RIYADH: The time has come to hang another Future Investment Initiative badge on the lanyard tree in Kane Castle, and wrap up from Riyadh for another year. That’s three in a row I’ve attended now. If the event is staged in the same form next year (see below) surely I’ll qualify for some kind of loyalty reward — maybe special “light search” status through the airport-type security on each entrance to the Ritz Carlton? Or diner a deux with Pepper the robot?
You can probably tell my mind is wandering, but FII has that effect on you. A combination of early-morning starts, Riyadh rush-hour driving and Ritz Carlton security — followed by the zappy mind blast that is the FII experience — tend to make your train of thought a bit random. So, in an effort to bring some order, here is a list of my five top takeaways from FII 2019.

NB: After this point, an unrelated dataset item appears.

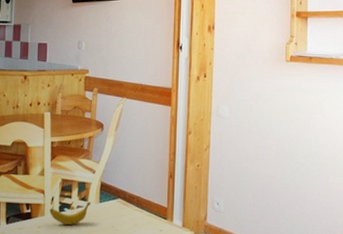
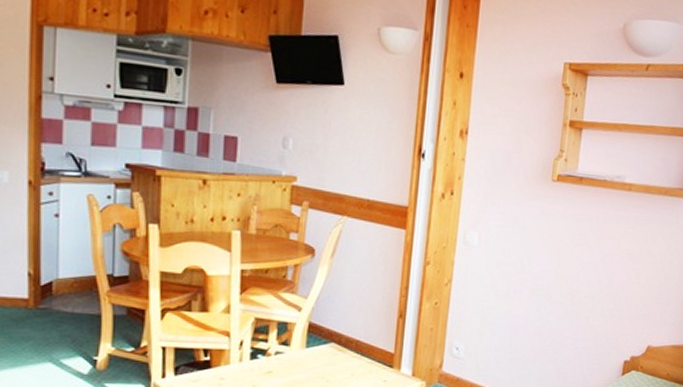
banana: present [49,202,91,225] -> none [237,347,295,375]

1. The IPO of Saudi Aramco was by far the hottest topic at the show. From the very first morning, when local media reported that a date had been set for the long-awaited share sale, the question I heard most over the three days was: Is it on? Virtually every financial panel had some line on the IPO, and it was the top dinner-table topic of conversation too. Over the past three years, the future of the Kingdom has become inexorably intertwined with the Aramco IPO. We should not have much longer to wait now.
2. Sustainability has come off the tick-box list and is now being taken seriously by the world’s big decision-makers. In 2017, at the first FII, concerns about climate change and the environment were paid lip-service, but you got the impression it was only to put a cross in the appropriate ESG box. In 2019, many speakers made sustainability the top items in their keynotes, including the Saudi energy minister Abdul Aziz bin Salman with his “circular carbon economy.” There is nothing so potent as an idea whose time has come.
3. The future will be smart, and automated. Aramco was the biggest single conversation topic, but more official time was taken up by technological innovation, artificial intelligence, robotics, digital infrastructure and the rest of the “smart” revolution. One of the mind-boggling facts on offer was that Saudi Arabia has the second-highest level of per capital spend on technology, only behind gadget-crazy Japan. Pepper the robot was only the tip of an iceberg of automated floor cleaners, autonomous cars and more apps than you could imagine existed.
4. It’s still the people that make FII a success. One of the great pleasures of walking the hangar-like halls and corridors of the Ritz Carlton complex is the random meeting. You’re having a quick nicotine fix on the terrace and find yourself beside Masayoshi Son of SoftBank (there purely to get some air and escape the frigid air-conditioning). It’s disconcerting, to say the least. Some of the best meetings begin this way. I randomly bumped into British businesswoman Amanda Staveley, for example, and heard intriguing whispers of big deals ahead the football world. A few candid minutes with former White House communications director Anthony Scaramucci produced some unprintable anecdotes and a firm conviction that Donald Trump would not be president again.
5. There are some serious choices to be made about FII 2020. After a successful third event in which it has established itself as the premier thought-leadership event in the Middle East — living up to the “Davos in the Desert” sobriquet — in 2020 FII will find itself with come serious competition. Next November, the Kingdom will host the G20 gathering of world leaders, perhaps the ultimate event in the global forum space. Is Riyadh big enough for both of them within a few weeks of each other? We shall see.